### Your tasks
(a) From the passage on early motherhood, reproduce verbatim the part starting with "It’s getting harder" and going on through "yourself a bit.".
(b) In the passage on early motherhood, what two ways does the writer say it is important to become balanced?

(Beginning of Quoted passage)

In a few weeks, I’ll have a toddler.
He’s walking around our house.
He’s not a baby anymore.
It’s getting harder and harder to hold him, not only because he’s getting so big but because he wants to explore. His curiosity is overflowing, and here I am, trying to keep up. At this chapter of motherhood, I understand that it’s an adventure every day, and sometimes it’s easy to get lost, as a new mother, in the chaos. Sometimes, you lose yourself a bit.
Trust me, I’ve been there. I lost myself for awhile. It’s easy to lose yourself in the whirlwind of changing poopy diapers, drowning in piles of laundry, preventing disastrous playrooms, surviving nap strikes, or in my current situation, chasing a fumbly but fast almost-toddler.
I looked like a train wreck a lot of days, but I eventually realized just how important it is to become balanced: as yourself and as a mother.

(End of Quoted passage)
(Beginning of Given data)

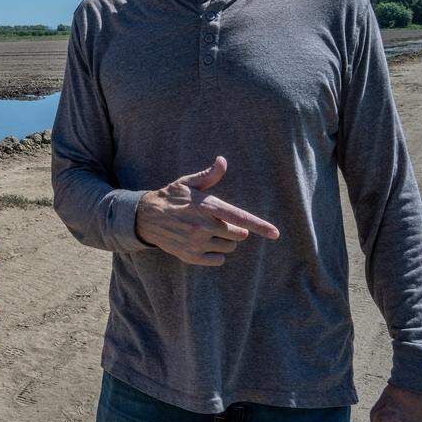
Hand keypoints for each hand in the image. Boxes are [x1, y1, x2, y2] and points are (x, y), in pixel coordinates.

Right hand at [135, 156, 278, 265]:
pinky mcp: (191, 256)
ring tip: (208, 232)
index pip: (239, 218)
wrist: (145, 218)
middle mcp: (203, 226)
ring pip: (229, 247)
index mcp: (206, 206)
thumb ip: (209, 175)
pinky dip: (216, 254)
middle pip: (239, 235)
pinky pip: (218, 260)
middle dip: (234, 229)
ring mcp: (197, 243)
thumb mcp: (187, 183)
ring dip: (225, 241)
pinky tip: (203, 243)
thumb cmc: (171, 197)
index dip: (260, 226)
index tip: (275, 233)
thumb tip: (222, 161)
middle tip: (217, 222)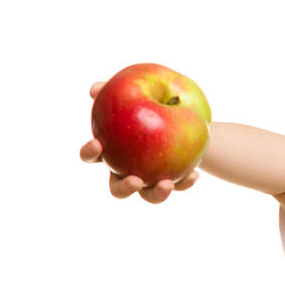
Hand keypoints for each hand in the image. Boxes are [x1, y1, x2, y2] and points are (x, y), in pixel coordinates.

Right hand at [79, 80, 200, 201]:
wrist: (175, 113)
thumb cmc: (144, 101)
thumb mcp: (130, 93)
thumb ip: (111, 90)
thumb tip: (95, 89)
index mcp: (109, 152)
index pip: (91, 156)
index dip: (90, 153)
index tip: (97, 143)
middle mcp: (126, 171)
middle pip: (118, 189)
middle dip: (124, 188)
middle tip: (135, 180)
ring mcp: (149, 180)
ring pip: (148, 196)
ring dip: (157, 194)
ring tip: (167, 183)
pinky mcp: (172, 181)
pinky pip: (178, 186)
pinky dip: (185, 183)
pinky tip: (194, 175)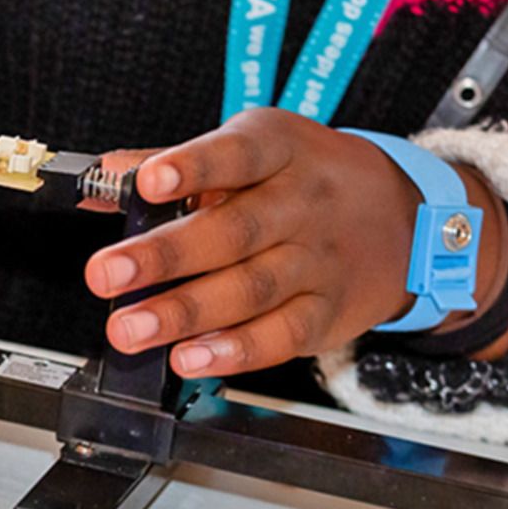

(End of Given data)

### Answers to this exercise
(a)
It’s getting harder and harder to hold him, not only because he’s getting so big but because he wants to explore. His curiosity is overflowing, and here I am, trying to keep up. At this chapter of motherhood, I understand that it’s an adventure every day, and sometimes it’s easy to get lost, as a new mother, in the chaos. Sometimes, you lose yourself a bit.

(b) As yourself and as a mother.